To further examine the hypothesis that salicylate prevents lipid-induced insulin resistance in skeletal muscle by inhibiting IKK-β, we determined the effects of 5-hour lipid infusion on skeletal muscle insulin signaling and action in mice with IKK-β inactivation (16
). A 5-hour lipid infusion significantly decreased insulin-stimulated glucose uptake and metabolic flux (i.e., glycogen synthesis, glycolysis) in skeletal muscle of the control mice. These lipid-induced defects in skeletal muscle insulin action were secondary to defects in muscle insulin signaling, as observed in rats. In contrast, lipid infusion failed to alter insulin-stimulated glucose uptake, tyrosine phosphorylation of IRS-1, and IRS-1–associated PI 3-kinase activity in skeletal muscle of IKK-β knockout mice. These findings implicate the protective role of IKK-β inactivation on fat-induced development of skeletal muscle insulin resistance and further support the effects of salicylate on insulin action via inhibition of IKK-β activity in skeletal muscle. However, we cannot rule out that salicylate may have additional roles on ribosomal S6 kinase 2 activity (44
), kinase Erk activity (45
), NF-κB activity (37
), or other potential targets of anti-inflammatory action (46
) that in turn affect insulin action in skeletal muscle.

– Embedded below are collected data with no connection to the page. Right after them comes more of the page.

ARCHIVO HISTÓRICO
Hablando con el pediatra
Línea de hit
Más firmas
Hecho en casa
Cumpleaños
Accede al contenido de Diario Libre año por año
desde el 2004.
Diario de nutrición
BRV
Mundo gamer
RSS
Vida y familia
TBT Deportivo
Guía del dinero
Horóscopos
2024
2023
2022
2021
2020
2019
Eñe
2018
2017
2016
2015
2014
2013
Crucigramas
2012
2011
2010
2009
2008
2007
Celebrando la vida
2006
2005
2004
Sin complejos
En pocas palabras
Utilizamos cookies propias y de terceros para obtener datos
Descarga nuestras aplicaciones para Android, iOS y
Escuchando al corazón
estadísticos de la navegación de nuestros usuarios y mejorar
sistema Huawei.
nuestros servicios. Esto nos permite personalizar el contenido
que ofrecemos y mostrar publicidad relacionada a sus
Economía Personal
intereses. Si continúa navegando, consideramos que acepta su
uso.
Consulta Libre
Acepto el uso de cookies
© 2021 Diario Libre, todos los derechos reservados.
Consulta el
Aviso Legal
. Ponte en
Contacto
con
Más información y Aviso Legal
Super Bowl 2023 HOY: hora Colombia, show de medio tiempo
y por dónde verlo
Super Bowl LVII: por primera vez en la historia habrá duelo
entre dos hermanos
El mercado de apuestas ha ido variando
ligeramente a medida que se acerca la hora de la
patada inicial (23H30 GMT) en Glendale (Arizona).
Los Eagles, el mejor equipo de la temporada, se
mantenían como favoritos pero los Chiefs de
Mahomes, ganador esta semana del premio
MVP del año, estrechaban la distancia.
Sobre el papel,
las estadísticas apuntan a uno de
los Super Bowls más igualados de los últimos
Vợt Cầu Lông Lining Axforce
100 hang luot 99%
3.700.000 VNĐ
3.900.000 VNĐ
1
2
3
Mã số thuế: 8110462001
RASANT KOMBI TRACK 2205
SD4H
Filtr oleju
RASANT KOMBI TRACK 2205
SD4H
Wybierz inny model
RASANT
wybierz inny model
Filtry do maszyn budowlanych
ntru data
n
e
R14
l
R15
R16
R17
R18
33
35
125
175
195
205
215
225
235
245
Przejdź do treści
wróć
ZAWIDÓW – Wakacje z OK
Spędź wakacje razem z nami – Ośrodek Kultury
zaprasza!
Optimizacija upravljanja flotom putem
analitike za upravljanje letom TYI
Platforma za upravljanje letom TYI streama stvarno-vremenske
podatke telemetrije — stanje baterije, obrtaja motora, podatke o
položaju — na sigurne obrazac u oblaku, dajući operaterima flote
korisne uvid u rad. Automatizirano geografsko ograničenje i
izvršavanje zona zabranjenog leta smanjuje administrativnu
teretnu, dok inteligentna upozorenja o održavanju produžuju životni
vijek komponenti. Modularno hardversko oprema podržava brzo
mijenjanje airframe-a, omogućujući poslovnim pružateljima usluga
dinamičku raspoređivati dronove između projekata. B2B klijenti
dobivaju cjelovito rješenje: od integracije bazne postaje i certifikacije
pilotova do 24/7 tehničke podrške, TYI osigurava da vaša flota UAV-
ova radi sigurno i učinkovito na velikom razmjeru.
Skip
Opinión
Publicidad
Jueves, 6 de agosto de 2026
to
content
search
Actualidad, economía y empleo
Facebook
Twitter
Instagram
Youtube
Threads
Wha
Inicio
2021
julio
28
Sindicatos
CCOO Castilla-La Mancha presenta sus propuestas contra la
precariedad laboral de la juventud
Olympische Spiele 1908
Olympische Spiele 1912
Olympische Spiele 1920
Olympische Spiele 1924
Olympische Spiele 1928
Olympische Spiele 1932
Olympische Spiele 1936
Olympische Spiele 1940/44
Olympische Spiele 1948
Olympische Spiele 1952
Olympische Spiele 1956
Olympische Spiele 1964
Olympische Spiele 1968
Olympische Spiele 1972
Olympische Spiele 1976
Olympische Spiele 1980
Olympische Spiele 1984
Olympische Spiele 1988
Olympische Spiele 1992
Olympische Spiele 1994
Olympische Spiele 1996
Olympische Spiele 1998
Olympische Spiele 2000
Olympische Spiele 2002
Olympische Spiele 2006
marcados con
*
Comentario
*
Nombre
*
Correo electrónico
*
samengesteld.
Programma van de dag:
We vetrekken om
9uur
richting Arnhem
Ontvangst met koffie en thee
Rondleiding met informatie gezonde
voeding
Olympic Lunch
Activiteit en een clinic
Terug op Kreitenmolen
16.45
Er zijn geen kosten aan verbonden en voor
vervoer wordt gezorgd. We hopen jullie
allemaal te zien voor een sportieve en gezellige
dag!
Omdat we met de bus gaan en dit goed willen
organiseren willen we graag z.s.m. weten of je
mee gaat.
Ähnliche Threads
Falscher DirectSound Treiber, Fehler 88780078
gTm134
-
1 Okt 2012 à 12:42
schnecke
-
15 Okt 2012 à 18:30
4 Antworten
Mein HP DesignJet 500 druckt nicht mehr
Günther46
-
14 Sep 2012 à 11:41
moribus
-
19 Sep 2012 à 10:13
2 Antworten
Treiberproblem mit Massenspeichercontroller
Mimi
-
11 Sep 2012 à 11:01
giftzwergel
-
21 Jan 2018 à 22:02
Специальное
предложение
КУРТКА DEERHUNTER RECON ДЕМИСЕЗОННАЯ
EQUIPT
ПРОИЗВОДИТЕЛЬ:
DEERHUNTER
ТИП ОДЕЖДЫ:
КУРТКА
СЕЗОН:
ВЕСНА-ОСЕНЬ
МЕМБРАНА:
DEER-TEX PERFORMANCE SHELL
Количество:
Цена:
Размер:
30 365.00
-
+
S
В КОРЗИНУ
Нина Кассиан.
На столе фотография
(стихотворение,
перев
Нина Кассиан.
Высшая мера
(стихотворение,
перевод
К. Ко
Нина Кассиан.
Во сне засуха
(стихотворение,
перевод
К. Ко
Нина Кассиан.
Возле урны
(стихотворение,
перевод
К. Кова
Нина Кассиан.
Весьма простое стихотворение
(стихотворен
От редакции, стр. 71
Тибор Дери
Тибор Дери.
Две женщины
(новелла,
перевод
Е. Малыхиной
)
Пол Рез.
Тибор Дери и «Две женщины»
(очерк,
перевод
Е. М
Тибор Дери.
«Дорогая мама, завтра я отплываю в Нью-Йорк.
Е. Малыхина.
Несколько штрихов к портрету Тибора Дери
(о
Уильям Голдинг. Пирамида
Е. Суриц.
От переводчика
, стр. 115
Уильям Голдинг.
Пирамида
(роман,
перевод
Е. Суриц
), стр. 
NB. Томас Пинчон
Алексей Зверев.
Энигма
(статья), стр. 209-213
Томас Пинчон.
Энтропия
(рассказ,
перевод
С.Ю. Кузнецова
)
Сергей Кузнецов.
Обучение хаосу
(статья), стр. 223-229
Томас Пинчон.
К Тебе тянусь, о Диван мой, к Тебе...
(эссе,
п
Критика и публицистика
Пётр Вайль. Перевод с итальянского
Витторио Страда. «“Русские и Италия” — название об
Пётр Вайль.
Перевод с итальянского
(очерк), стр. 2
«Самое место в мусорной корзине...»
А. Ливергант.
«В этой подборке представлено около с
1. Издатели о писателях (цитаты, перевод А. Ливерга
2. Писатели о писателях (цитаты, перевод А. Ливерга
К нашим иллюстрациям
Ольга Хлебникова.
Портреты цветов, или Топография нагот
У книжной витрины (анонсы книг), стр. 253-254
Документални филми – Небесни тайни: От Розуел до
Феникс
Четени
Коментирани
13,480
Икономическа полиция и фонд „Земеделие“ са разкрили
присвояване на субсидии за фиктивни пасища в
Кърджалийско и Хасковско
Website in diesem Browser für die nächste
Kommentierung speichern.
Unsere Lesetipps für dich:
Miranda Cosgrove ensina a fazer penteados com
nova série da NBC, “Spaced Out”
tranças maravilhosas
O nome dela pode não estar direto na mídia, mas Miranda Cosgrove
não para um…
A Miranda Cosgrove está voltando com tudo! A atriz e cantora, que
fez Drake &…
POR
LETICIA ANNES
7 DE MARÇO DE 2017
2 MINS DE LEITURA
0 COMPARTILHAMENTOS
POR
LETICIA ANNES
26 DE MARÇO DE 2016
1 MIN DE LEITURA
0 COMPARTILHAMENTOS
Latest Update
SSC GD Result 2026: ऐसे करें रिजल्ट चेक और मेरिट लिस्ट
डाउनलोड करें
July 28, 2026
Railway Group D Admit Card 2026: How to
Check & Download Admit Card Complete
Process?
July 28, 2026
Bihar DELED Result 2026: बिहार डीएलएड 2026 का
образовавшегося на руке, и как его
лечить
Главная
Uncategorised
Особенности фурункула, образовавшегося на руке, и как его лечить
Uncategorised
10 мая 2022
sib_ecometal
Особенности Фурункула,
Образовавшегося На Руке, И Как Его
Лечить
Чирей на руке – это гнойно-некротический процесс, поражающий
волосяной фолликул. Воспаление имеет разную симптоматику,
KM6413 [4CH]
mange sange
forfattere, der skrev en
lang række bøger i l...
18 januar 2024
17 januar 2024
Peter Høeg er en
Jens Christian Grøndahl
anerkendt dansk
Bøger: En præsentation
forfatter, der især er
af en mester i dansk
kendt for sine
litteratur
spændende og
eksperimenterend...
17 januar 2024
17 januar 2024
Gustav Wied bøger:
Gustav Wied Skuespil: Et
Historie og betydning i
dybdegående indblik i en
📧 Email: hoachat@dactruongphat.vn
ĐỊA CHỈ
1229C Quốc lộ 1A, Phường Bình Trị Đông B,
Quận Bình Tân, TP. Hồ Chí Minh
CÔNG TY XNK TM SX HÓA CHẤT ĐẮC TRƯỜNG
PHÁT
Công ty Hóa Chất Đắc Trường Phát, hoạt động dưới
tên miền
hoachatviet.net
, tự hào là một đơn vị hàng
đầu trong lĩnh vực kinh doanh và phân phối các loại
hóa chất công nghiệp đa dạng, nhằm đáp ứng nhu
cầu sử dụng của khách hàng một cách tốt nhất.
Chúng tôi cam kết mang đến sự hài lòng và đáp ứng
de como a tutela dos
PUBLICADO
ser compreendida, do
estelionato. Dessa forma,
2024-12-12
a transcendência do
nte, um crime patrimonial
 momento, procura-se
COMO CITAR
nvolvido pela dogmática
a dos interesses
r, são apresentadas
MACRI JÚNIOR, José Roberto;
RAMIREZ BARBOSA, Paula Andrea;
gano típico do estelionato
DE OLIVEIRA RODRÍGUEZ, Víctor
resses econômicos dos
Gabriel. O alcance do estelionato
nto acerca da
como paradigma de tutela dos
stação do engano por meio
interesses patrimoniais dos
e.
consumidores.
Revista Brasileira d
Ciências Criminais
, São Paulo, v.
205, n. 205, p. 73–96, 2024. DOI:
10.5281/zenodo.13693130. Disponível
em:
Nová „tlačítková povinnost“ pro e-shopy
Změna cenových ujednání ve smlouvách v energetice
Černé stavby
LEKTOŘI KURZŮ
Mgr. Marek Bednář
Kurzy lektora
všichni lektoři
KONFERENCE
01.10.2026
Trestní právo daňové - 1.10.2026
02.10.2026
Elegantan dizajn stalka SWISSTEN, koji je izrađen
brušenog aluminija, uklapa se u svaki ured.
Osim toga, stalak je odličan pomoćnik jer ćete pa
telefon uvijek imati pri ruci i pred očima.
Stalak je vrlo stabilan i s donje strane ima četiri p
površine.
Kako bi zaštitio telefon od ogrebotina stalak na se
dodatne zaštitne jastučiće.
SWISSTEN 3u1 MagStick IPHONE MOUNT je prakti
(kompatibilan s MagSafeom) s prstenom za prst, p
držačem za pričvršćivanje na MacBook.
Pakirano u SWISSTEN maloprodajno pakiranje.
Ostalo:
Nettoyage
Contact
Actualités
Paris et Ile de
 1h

In summary, salicylate pretreatment prevents lipid-induced skeletal muscle insulin resistance by inhibiting lipid-induced decreases in insulin-stimulated IRS-1 tyrosine phosphorylation and IRS-1–associated PI 3-kinase activation. The effect of salicylate, a known inhibitor of IKK-β, on insulin action is further supported by our findings that mice with inactivation of IKK-β are protected from lipid-induced skeletal muscle insulin resistance. Overall, these results provide important new insights into the mechanism of fat-induced insulin resistance in skeletal muscle and suggest a potentially novel class of therapeutic agents for type 2 diabetes.